Ángel dijo, sin dirigirse a nadie en particular:

–Es hora de traer la lancha.

Tres hombres se dirigieron al camión y extrajeron de la caja roja una sorpresa más. Un gran bulto de hule amarillo, y en una segunda vuelta una bomba neumática que de inmediato activaron. En una tercera vuelta bajaron los remos. Con que así se iba a poner la cosa.

–Vamos –dijo Ángel, en general otra vez. (¿Vamos, kimosabi?)

Giró hacia mí, significativamente, mientras los hermanos o lo que fueran deslizaron sobre la resaca la embarcación ya inflada. Con cierto temor, me quité los zapatos y el sombrero. Era el único que los llevaba. Muy urbano, los tomé entre el pulgar y el índice y los arrojé a la lancha, como si los fuera a necesitar. Eva Pérez entregó el niño a su comadre y se embarcó como un hombre más. Los niños no. Fui el último en subir a la embarcación, torpemente y ya empapado. Me pareció que éramos demasiados.
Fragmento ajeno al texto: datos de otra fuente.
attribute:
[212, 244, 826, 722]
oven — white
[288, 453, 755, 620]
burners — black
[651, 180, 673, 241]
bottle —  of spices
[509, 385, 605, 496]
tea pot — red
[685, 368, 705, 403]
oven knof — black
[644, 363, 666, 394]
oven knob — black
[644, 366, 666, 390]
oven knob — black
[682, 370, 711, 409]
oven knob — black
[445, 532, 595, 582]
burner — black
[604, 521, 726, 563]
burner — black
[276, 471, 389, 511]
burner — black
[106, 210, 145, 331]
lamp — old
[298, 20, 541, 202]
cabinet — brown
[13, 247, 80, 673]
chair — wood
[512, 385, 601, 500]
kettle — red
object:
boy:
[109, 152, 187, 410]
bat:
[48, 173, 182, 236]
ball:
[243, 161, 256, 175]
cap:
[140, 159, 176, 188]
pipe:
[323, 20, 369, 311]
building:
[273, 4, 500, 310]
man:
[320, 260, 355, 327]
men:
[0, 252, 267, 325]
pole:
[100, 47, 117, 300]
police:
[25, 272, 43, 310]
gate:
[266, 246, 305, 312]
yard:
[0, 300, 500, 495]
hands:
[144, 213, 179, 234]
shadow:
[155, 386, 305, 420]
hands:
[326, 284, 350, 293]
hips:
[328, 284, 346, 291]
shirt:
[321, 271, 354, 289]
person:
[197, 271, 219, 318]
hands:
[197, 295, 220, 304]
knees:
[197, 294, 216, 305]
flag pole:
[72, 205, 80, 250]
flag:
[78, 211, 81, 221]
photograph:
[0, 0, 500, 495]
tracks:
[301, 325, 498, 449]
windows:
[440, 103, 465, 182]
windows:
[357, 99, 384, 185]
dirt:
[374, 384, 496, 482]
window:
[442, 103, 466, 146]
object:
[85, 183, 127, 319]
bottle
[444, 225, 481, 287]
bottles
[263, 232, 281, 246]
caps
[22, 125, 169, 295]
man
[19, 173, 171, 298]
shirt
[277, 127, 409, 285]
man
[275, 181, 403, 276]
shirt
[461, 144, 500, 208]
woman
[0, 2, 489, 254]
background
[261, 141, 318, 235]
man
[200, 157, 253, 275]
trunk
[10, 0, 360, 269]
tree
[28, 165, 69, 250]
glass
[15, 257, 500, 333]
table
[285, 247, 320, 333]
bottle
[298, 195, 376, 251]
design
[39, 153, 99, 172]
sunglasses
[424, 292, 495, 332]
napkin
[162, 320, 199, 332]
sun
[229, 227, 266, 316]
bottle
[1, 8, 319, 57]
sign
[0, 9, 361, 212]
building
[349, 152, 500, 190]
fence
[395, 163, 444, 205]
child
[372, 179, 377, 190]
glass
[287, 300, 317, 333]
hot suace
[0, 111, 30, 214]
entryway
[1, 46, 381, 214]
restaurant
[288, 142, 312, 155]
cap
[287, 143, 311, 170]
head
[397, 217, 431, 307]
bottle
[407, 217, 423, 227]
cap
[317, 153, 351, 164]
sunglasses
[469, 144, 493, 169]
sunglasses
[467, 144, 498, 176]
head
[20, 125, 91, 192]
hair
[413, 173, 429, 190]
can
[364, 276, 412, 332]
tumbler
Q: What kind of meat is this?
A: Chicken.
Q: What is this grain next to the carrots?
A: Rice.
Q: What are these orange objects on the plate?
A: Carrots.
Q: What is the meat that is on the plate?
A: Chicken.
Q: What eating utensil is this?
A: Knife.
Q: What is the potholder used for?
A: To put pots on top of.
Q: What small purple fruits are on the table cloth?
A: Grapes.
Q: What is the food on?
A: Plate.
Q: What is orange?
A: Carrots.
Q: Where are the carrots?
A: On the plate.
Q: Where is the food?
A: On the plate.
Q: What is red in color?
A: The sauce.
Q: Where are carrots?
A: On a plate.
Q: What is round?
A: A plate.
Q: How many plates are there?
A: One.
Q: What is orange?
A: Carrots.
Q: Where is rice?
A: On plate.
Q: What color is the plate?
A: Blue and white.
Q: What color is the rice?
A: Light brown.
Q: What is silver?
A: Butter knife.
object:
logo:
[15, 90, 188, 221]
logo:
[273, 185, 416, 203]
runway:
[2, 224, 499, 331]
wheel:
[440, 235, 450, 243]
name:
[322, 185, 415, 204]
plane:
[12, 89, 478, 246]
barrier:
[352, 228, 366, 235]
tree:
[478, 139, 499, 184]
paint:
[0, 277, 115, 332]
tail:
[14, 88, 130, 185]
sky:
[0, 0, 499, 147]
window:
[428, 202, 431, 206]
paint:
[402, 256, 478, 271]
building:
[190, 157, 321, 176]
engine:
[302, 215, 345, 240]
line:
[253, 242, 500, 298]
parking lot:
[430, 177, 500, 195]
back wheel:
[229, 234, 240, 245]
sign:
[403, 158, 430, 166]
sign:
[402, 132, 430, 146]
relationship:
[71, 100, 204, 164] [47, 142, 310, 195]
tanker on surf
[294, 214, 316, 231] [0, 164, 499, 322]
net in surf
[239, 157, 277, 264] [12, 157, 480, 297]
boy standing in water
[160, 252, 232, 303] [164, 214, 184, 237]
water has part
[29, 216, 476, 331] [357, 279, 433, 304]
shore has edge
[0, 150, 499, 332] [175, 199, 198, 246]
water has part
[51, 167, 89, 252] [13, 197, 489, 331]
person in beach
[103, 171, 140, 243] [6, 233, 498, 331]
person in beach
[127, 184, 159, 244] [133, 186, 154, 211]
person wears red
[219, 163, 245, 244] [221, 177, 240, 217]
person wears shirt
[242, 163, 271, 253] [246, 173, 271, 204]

Hubo sólo un sobresalto al remontar la barrera donde se enmontañaba el oleaje antes de romper. La brisa, fuerte y fresca. Cabalgando el agua sentí que la embarcación volaba en el vacío, suavecito. El rumor de las ballenas era más próximo. Gemían, pero no de dolor, ni tristes. Raros mamíferos de frontera, la evolución las olvidó en el mar. Desadaptadas en el agua, y más en el aire, para ellas encallar significa morir.

Antes, lo heroico era cazarlas y descuartizarlas. Hoy, protegerlas, salvarlas de la extinción, permitir que se apareen, considerar afrodisíaca su mera existencia. Moby Dick devino políticamente incorrecta. (Pero no hay que preocuparse, también la Ilíada). A la luz de la luna, despacio de pronto, la balsa se dirigía al encuentro con las ballenas.